Consumer Threading Model¶
Each consumer in IgnisMQ is a java.util.Timer running a MagazineConsumerTask on a fixed-delay schedule.
Scheduling parameters¶
| Parameter | Value |
|---|---|
| Initial delay | 2 minutes |
| Fixed delay between runs | 1 second |
| Max consumers per queue | 100 (MAX_CONSUMERS_ALLOWED) |
How it works¶
┌────────────────────────────────────────────────┐
│ Timer Thread │
│ │
│ ┌──────────────────────────────────────────┐ │
│ │ MagazineConsumerTask.run() │ │
│ │ │ │
│ │ while (message = magazine.fire()) { │ │
│ │ process(message); │ │
│ │ magazine.delete(message); │ │
│ │ } │ │
│ │ // magazine empty → return │ │
│ │ // Timer re-invokes after 1s delay │ │
│ └──────────────────────────────────────────┘ │
└────────────────────────────────────────────────┘
Each Timer is single-threaded. The MagazineConsumerTask polls in a tight loop until the magazine is empty, then returns control. The Timer waits 1 second (fixed delay), then invokes the task again.

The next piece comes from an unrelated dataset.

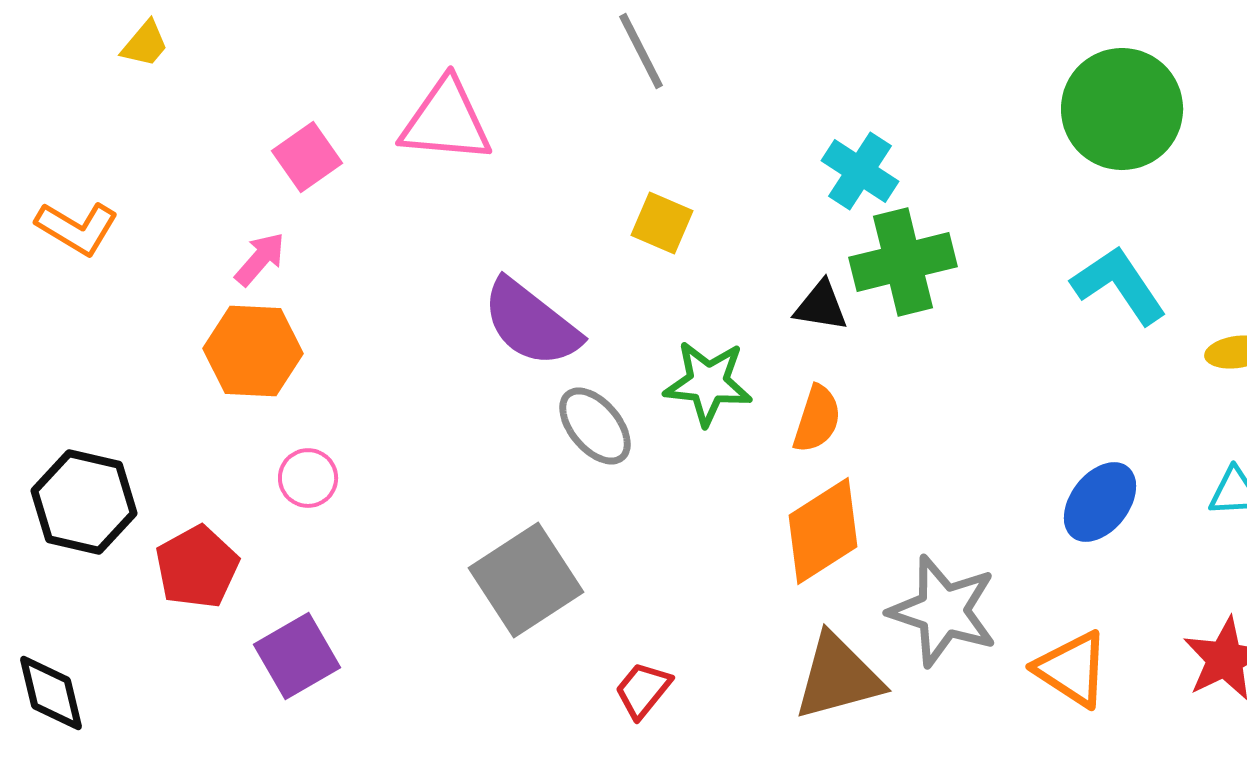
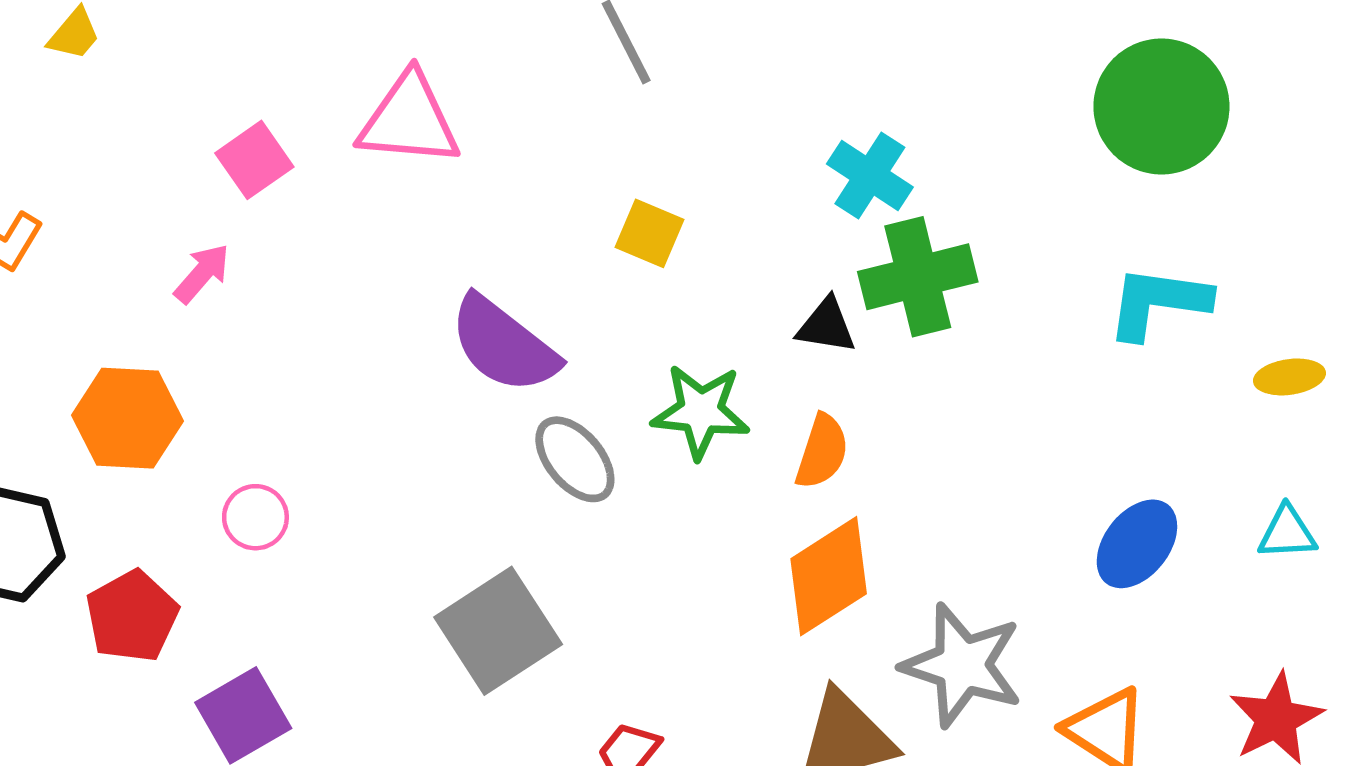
cyan L-shape: (1119, 285) -> (1158, 302), turned -48
orange hexagon: (253, 351) -> (127, 418), moved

Scaling consumers at runtime¶
// Scale up — adds more Timer threads for this queue
ignisClient.increaseConsumers("orders", 5);
// Scale down — cancels Timer threads for this queue
ignisClient.decreaseConsumers("orders", 3);
Warning
The maximum number of consumers per queue is 100 (MAX_CONSUMERS_ALLOWED). Attempting to exceed this limit will be silently capped. Each consumer is a full Timer thread, so overprovisioning wastes OS threads.
Note
Fixed-delay scheduling means the 1-second gap is measured after the task completes, not from the start of the previous run. If a task takes 30 seconds to drain the magazine, the next invocation starts 31 seconds after the previous one began.
Tip
For high-throughput queues, increase the consumer count rather than trying to speed up individual consumers. Each consumer processes sequentially within its thread, so parallelism comes from having multiple consumers on the same queue (each pulling from different shards or competing for the same shard).